*** 本文 ***
“匿名”だからこそ明かせる闇営業の深部とは──
“闇営業芸人”が次々と処分を受けている。しかし、“イケナイことだとは思っているけど、生活もあるんで……”と言うのは、闇営業と関わりも多い芸人たち。匿名を条件に集まってもらい、彼らに闇営業の現場について話を聞いた。芸人が悪い? 食えないことが悪い? それとも所属事務所が悪い? 闇営業の実態とは――。

■座談会出席芸人

・芸人A

キャリア20年。某大手お笑い系事務所を経て、現在はフリー。

・芸人B

所属はなく、フリーとして個人で活動する、キャリア20年の中堅芸人。知り合いから事務所所属の芸人をパーティーに呼べないかと斡旋を依頼されることも。

・芸人C

某中堅お笑い系事務所に所属するキャリア15年のお笑い芸人。先輩から声をかけられ、闇営業に参加することも多い。

* * *

芸人A「営業の現場に着いてから反社会勢力とか“アッチ”系ととわかったとしても、怖くて引き返せないよね(苦笑)。実際何度か経験あるけど、行くまで知らなかったし」

芸人B「直前に帰ったらどうなるかわからないし、呼んでくれた人にも迷惑がかかるしね。俺が行ったアッチ系のパーティーは先輩が呼んでくれた会だったんだけど、その人の顔を潰すことになっちゃうし……」

芸人A「今回の宮迫さんの件なんて、そもそも主催者側が捕まったのは、飲み会の後の話だし、行くまで知らないというケースも多いよね。俺なんてどんな人が来るのかあえて聞かないよ。聞いて引き返すってこともしづらいじゃん。だから最後まで知らない形にする。行ってそういう人たちの会だったら、嫌でも気づくけどね。でも余計帰れない(笑)

芸人C「現場に行ったら、やたらスモークの貼られた車がいっぱい停まってて、顔もコワモテばかりで……みたいな

芸人B「でも、テレビのレギュラー持っている芸人さんだったら、なんとか理由をつけて帰るべきだとも思うよ。最悪、金は受け取らないとか。でも抜け出しづらい……」

芸人C「スリムクラブさんが行ったような“ガチ”な人たちの会に呼ばれたときは、もうホント脂汗ダラダラでしたよ。ゴルフ場を貸し切っての会で、コンペが終わった後の食事会でネタをするみたいな。コンペだから順位発表の司会とかもやらされたんですけど、ああいう人たちって肩書も名前も難しくて……(苦笑)。間違ったらヤバそうだから、向こうの若い人に隣にいてもらって、難しい読み方の人のときは“あの……”って逐一聞きました

芸人A「でも、やっぱり金払いはいいよね。おひねりも多いし。“兄ちゃん、稼いでねーのか”とか言って、パッと1万円くれたり。ただ、1万円札と1000円札を出されて、“どっちがいい?”って聞かれたり。なんて言うのが正解なんだろうって怖かったよ。気をつかって1000円と言ったら、それはそれで怒られそうで(笑)。“どっちもください!”って言ったら笑って、どっちもくれたけど

芸人B「まぁ今回は単純に相手がよくなかったよね。宮迫さんや亮さんは別だけど、事務所なんて知名度の低い芸人の仕事なんて取ってこないじゃん。だから“自分で仕事を取ってきて何が悪いの?”って言うのも本音。だって闇営業自体は別に犯罪じゃないから。ただ、きちんとそのお金を計上して、税金を払わなきゃ脱税になっちゃうけど……」
***
▸ 課題の指示
A – 闇営業の座談会記事のうち、「芸人C「スリムクラブさんが行」で始まり「ゃ脱税になっちゃうけど……」」まで続く部分を、一字一句そのまま書き写してください。
B – 闇営業の座談会記事で、芸人Cが呼ばれた“ガチ”な人たちの会は、どこを貸し切って開かれましたか?
*** データ項目 ***
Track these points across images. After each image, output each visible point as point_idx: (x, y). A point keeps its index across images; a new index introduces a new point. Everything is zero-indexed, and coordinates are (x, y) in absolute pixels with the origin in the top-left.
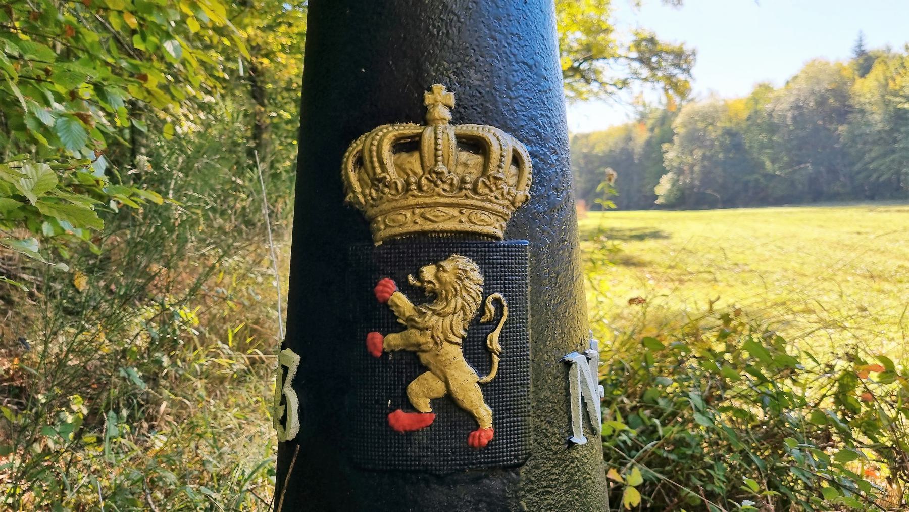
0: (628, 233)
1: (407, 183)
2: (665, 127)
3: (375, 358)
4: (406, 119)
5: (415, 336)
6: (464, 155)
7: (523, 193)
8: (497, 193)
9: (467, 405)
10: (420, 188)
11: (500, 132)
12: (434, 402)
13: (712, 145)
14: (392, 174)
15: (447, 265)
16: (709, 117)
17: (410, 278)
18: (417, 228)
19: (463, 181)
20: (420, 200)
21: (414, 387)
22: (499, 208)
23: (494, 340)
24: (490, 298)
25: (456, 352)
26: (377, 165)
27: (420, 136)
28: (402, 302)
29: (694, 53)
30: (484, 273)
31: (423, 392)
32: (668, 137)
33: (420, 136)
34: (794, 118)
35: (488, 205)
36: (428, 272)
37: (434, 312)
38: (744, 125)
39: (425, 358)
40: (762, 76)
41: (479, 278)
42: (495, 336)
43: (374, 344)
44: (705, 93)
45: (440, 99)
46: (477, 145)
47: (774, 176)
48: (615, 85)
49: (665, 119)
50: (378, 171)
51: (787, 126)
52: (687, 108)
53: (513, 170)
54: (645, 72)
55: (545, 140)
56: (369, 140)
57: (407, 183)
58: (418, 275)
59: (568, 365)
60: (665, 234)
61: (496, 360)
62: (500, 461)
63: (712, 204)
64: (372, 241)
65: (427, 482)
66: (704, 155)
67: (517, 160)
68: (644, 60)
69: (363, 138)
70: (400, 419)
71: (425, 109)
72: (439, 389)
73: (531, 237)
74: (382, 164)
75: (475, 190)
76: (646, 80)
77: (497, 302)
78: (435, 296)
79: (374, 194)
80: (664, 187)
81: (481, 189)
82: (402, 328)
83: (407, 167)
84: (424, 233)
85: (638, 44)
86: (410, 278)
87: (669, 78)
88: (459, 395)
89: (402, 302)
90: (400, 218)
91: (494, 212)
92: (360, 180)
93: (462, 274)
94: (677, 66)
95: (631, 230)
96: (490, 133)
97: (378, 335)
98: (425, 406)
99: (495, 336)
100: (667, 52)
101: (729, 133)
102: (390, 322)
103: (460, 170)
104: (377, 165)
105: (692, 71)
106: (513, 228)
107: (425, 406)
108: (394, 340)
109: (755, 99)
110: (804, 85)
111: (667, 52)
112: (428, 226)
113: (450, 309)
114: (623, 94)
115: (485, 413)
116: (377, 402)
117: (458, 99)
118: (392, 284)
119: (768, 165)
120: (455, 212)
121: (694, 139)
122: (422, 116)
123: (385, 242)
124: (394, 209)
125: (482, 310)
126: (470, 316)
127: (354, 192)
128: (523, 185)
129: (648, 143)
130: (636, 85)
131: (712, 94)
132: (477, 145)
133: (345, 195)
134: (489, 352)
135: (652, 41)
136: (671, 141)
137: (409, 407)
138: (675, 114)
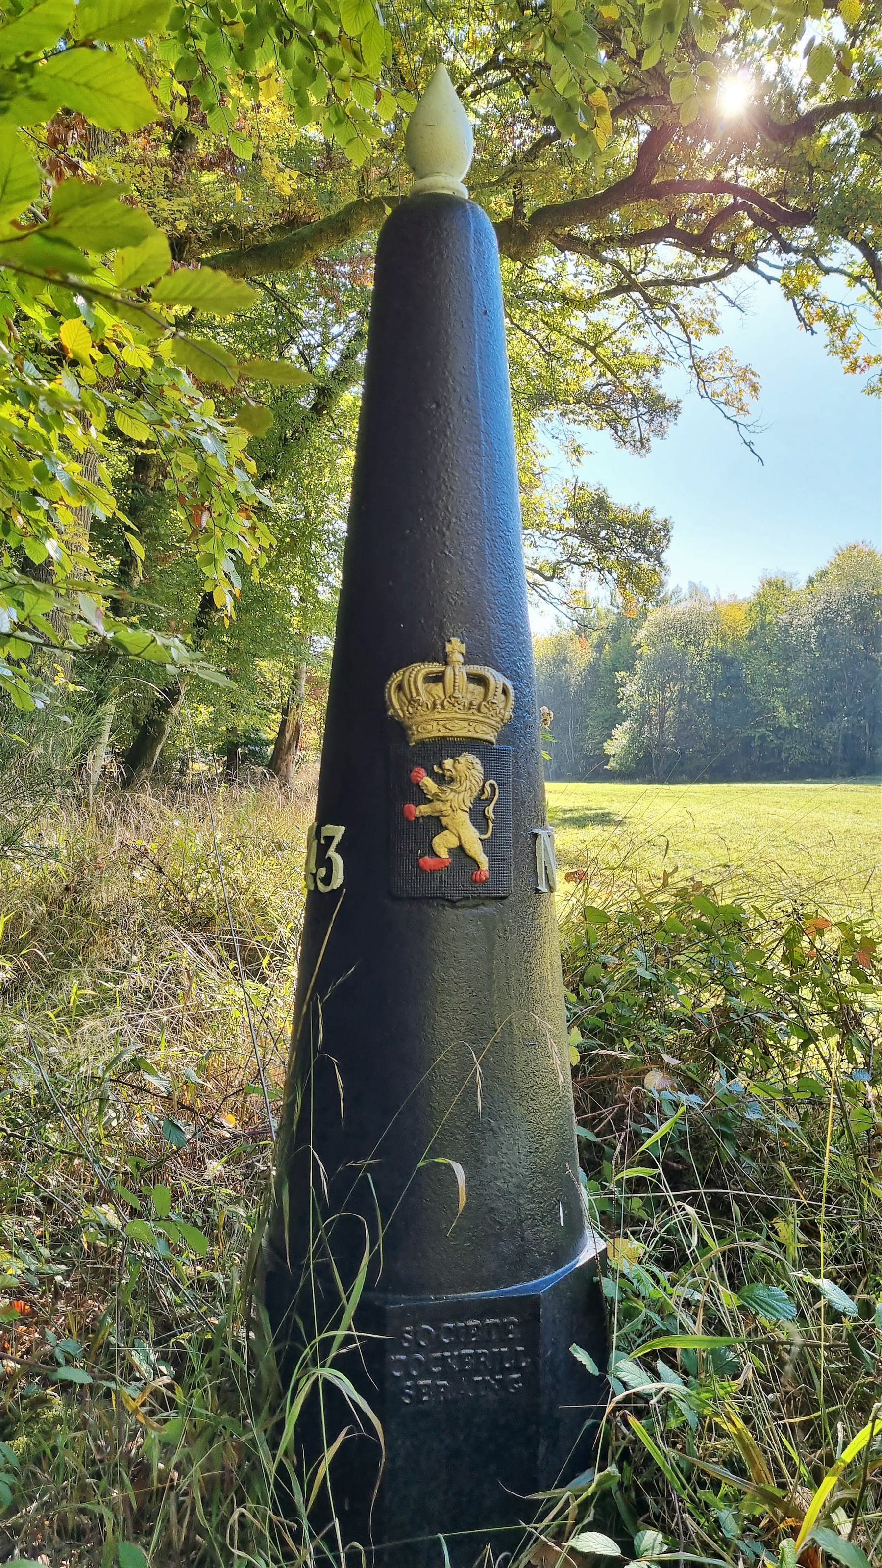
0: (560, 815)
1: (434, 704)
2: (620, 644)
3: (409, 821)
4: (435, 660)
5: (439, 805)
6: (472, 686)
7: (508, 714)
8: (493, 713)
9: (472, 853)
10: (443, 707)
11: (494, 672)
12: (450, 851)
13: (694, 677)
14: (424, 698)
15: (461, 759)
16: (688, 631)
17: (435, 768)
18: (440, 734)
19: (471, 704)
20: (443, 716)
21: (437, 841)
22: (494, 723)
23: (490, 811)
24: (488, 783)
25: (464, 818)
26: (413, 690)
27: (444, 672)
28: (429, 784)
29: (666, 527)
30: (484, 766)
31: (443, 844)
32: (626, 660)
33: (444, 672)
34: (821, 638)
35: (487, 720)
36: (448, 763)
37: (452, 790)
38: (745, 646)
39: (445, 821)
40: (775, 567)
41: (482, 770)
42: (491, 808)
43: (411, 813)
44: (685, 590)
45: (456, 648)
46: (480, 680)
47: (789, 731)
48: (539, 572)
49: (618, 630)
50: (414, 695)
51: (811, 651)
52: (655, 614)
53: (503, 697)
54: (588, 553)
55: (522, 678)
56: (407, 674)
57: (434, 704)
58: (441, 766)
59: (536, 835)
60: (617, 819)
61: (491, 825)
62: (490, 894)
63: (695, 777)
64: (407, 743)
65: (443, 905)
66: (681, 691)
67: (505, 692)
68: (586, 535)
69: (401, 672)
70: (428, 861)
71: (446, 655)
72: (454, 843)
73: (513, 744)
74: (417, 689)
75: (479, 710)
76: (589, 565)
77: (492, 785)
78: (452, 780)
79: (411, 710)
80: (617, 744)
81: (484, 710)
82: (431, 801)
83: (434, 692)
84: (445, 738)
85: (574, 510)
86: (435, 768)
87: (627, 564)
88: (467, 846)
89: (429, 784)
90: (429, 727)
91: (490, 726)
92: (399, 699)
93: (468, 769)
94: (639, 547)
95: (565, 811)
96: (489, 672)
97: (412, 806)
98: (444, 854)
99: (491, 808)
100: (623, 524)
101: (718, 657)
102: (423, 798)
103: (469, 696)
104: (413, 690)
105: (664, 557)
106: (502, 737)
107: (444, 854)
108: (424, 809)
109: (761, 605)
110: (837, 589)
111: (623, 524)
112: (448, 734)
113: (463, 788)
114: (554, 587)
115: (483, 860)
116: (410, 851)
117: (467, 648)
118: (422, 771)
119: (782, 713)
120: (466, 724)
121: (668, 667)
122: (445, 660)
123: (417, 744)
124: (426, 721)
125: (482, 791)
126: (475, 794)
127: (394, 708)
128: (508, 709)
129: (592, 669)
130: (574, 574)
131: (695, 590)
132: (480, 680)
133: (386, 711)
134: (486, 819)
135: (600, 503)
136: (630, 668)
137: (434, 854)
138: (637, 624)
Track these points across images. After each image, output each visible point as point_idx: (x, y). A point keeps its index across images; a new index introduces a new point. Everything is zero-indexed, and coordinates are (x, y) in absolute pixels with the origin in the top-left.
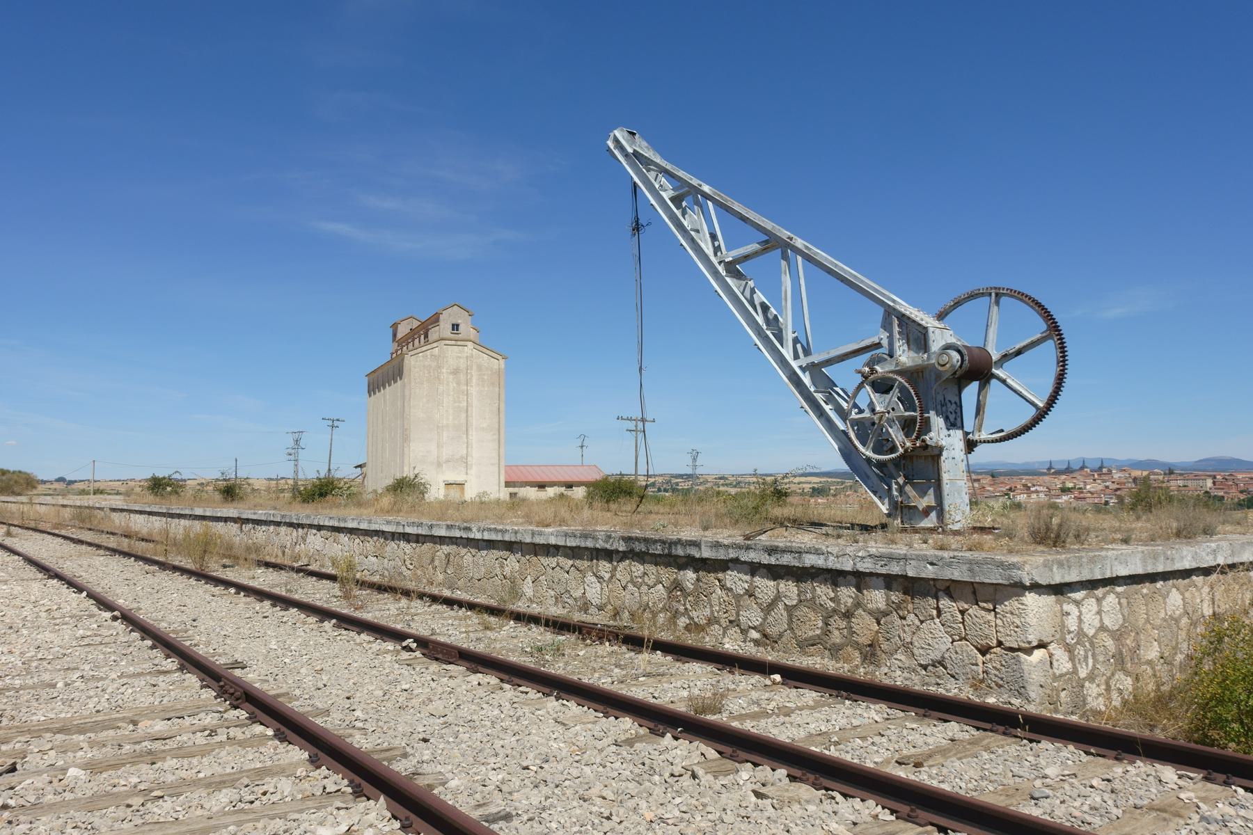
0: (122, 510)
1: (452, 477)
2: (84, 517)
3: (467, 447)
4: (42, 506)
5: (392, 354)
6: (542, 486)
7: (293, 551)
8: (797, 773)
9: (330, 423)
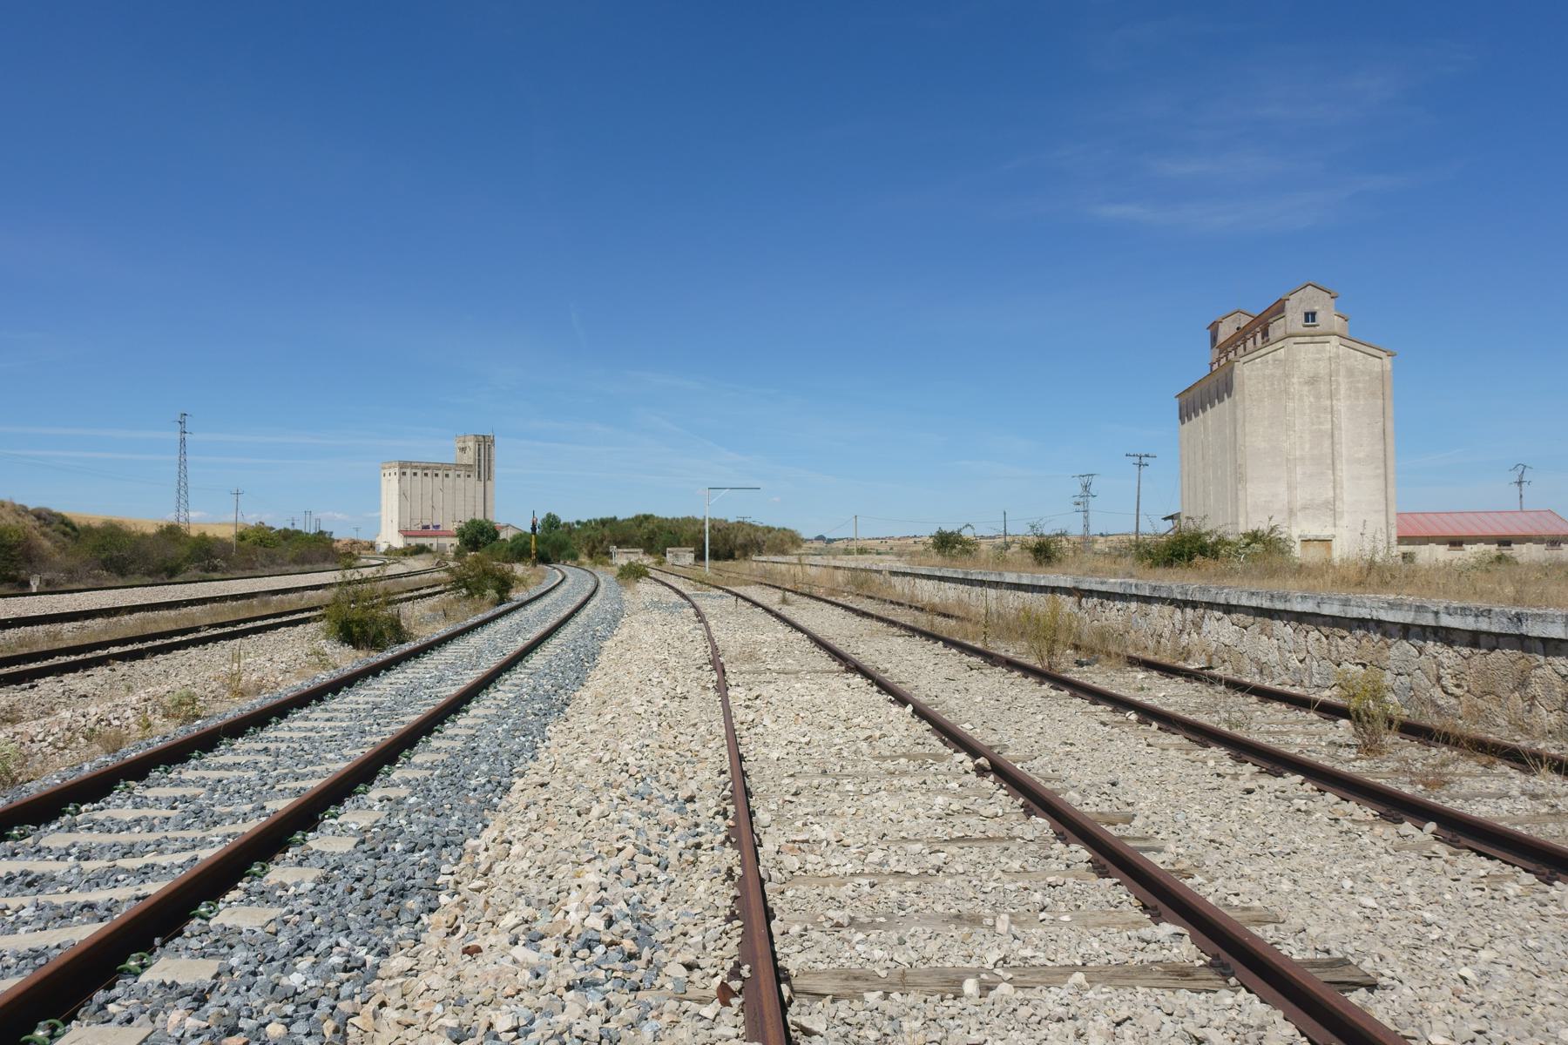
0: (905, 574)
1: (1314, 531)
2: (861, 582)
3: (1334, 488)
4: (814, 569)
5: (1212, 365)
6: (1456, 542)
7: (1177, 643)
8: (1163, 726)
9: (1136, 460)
***
▸ 解答
A –
芸人C「スリムクラブさんが行ったような“ガチ”な人たちの会に呼ばれたときは、もうホント脂汗ダラダラでしたよ。ゴルフ場を貸し切っての会で、コンペが終わった後の食事会でネタをするみたいな。コンペだから順位発表の司会とかもやらされたんですけど、ああいう人たちって肩書も名前も難しくて……(苦笑)。間違ったらヤバそうだから、向こうの若い人に隣にいてもらって、難しい読み方の人のときは“あの……”って逐一聞きました

芸人A「でも、やっぱり金払いはいいよね。おひねりも多いし。“兄ちゃん、稼いでねーのか”とか言って、パッと1万円くれたり。ただ、1万円札と1000円札を出されて、“どっちがいい?”って聞かれたり。なんて言うのが正解なんだろうって怖かったよ。気をつかって1000円と言ったら、それはそれで怒られそうで(笑)。“どっちもください!”って言ったら笑って、どっちもくれたけど

芸人B「まぁ今回は単純に相手がよくなかったよね。宮迫さんや亮さんは別だけど、事務所なんて知名度の低い芸人の仕事なんて取ってこないじゃん。だから“自分で仕事を取ってきて何が悪いの?”って言うのも本音。だって闇営業自体は別に犯罪じゃないから。ただ、きちんとそのお金を計上して、税金を払わなきゃ脱税になっちゃうけど……」

B – ゴルフ場です。